Job Executors may perform long-running tasks and / or use external process service/products to execute jobs.
JEF has a number of mechanisms providing resilience against potential outage scenarios across the microservice architecture.
One of the JEF strategies includes an active internal watcher running on each job instance. The Watcher can be disabled by configurations. Watcher works with ExecutionStep and non-ExecutionStep based jobs.
The Watchers are responsible to monitor all running jobs (across all job executors) in order to detect the following scenarios:
`QUEUED` jobs may be considered as “stalled” if they have not moved to a `RUNNING` state during a timeout deadline.
`QUEUED` jobs that have stalled can be taken by another job executor with an available slot.

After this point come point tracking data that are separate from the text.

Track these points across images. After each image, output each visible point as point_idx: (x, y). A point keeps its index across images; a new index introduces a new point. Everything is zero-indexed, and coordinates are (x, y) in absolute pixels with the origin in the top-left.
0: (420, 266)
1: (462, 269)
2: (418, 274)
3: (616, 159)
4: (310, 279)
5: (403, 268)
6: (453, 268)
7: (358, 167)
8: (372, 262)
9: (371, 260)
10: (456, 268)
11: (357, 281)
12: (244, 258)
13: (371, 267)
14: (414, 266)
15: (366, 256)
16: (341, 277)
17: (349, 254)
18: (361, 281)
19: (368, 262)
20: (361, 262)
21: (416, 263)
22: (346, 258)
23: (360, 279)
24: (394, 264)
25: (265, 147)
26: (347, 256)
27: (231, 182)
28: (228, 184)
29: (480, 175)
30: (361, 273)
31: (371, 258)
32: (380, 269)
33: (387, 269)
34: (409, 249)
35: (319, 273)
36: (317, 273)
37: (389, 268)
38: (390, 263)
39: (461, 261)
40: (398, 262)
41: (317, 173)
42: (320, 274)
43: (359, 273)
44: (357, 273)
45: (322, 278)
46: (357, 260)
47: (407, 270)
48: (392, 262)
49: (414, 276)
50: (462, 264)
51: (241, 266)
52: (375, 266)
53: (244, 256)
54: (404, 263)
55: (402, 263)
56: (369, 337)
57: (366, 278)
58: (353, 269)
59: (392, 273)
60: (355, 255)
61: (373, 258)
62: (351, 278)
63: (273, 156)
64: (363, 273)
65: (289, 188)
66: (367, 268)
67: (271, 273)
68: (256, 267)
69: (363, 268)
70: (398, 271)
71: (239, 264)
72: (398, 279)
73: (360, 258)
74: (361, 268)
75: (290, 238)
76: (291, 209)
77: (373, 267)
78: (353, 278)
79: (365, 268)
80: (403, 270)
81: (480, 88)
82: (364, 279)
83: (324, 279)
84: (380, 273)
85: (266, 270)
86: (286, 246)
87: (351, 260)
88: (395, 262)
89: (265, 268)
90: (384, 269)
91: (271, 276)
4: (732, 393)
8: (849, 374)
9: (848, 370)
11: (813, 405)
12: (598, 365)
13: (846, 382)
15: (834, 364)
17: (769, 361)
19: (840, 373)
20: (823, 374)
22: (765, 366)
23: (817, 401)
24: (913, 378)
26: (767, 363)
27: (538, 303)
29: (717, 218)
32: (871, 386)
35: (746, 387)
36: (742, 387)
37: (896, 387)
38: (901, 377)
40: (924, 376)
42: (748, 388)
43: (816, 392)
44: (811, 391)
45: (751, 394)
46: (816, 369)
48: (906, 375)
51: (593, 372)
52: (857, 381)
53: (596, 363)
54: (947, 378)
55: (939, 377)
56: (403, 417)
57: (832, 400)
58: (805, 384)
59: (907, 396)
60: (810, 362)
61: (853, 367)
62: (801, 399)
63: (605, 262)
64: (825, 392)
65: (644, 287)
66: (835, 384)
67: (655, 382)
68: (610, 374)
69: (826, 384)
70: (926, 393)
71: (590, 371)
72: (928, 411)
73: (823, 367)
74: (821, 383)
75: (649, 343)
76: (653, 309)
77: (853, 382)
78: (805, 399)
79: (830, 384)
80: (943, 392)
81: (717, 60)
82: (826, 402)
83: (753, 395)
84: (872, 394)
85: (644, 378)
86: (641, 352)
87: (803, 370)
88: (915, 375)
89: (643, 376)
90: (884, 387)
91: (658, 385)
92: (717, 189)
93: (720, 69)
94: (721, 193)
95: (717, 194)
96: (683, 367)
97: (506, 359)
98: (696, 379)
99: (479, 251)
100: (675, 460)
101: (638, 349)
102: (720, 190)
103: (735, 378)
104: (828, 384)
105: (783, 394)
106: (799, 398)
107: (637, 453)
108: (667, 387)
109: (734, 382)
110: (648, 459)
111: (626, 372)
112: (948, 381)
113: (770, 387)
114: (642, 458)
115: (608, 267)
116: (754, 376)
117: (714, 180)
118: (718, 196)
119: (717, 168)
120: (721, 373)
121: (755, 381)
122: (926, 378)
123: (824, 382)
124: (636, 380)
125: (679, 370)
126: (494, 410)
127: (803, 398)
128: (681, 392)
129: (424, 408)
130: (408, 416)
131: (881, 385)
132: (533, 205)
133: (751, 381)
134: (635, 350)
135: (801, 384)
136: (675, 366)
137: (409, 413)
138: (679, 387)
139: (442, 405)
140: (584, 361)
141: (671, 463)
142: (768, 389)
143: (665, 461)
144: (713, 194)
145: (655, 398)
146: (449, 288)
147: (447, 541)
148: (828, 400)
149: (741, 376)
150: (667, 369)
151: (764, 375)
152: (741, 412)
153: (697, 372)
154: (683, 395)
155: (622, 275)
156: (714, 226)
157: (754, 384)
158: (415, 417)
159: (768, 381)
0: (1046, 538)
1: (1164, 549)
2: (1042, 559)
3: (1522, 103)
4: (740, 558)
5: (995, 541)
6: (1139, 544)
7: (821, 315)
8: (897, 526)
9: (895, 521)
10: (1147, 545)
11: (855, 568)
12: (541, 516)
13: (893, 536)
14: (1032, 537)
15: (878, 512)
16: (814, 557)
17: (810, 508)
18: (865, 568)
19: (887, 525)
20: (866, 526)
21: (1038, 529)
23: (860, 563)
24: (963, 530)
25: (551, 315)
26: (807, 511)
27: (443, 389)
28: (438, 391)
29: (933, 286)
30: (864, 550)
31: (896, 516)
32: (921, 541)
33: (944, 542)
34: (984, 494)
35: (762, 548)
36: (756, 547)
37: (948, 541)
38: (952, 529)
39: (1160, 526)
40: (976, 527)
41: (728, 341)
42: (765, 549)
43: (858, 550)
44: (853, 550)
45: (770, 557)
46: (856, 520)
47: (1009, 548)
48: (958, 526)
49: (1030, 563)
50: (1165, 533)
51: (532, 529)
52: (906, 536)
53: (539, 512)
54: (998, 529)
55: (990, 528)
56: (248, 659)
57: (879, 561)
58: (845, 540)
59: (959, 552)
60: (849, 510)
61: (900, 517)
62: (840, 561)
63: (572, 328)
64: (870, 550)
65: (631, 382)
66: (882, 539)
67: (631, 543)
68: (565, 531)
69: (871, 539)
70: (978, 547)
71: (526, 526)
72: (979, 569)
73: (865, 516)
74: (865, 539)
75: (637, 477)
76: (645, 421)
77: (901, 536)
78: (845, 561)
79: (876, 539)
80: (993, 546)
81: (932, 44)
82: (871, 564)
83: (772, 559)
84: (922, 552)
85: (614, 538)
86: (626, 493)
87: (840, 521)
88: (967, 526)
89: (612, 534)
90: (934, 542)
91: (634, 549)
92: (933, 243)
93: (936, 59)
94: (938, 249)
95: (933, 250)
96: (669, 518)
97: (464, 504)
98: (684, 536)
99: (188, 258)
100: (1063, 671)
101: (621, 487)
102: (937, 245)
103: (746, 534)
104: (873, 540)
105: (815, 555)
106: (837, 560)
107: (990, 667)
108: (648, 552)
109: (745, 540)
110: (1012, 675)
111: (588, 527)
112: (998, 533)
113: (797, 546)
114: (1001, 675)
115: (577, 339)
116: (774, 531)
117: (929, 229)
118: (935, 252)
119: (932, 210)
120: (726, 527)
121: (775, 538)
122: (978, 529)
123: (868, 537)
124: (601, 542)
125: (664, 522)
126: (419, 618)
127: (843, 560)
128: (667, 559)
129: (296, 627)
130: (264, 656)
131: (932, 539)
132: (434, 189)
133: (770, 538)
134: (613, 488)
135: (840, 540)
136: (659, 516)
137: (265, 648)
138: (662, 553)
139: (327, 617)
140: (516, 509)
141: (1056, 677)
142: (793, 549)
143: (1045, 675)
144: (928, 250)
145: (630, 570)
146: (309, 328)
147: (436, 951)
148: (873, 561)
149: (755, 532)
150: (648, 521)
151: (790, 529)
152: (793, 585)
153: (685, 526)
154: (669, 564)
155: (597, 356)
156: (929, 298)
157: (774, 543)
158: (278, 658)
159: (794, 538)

This logic is handled by the JEF framework; no specific work is required by plugin developers.
`RUNNING` jobs may be considered as “stalled” if they haven’t updated the execution step before the timeout deadline.
If a running job stalls, it is moved to a `TIMED_OUT` state.
Timed Out Jobs
`TIMED_OUT` jobs are moved back to a `RUNNING` state if the original job execution progresses before another Job Executor takes the job.
`TIMED_OUT` jobs may be considered as definitely “stalled” if they still haven’t updated the progress after a second timeout deadline.
Jobs which remain `TIMED_OUT` after 2 deadlines can be taken by any other Job Executor instance which supports the defined action and has an available job execution slot.
If a `TIMED_OUT` job is picked up by another job executor, it is moved to a `RUNNING` state.
JEF Executors implements a basic back-pressure strategy to stop getting new jobs into `RUNNING` when no execution slot is available.
Finally, `TIMED_OUT` jobs are moved to a `FAILED` state if no other Job Executor takes responsibility for it (e.g. because they don't have job execution slot capacity left).
If the original Job Executor owning the job execution is still running and it attempts to progress the job after another Job Executor has taken the job, the original Job Executor attempt will be considered as a fatal error, and is ignored.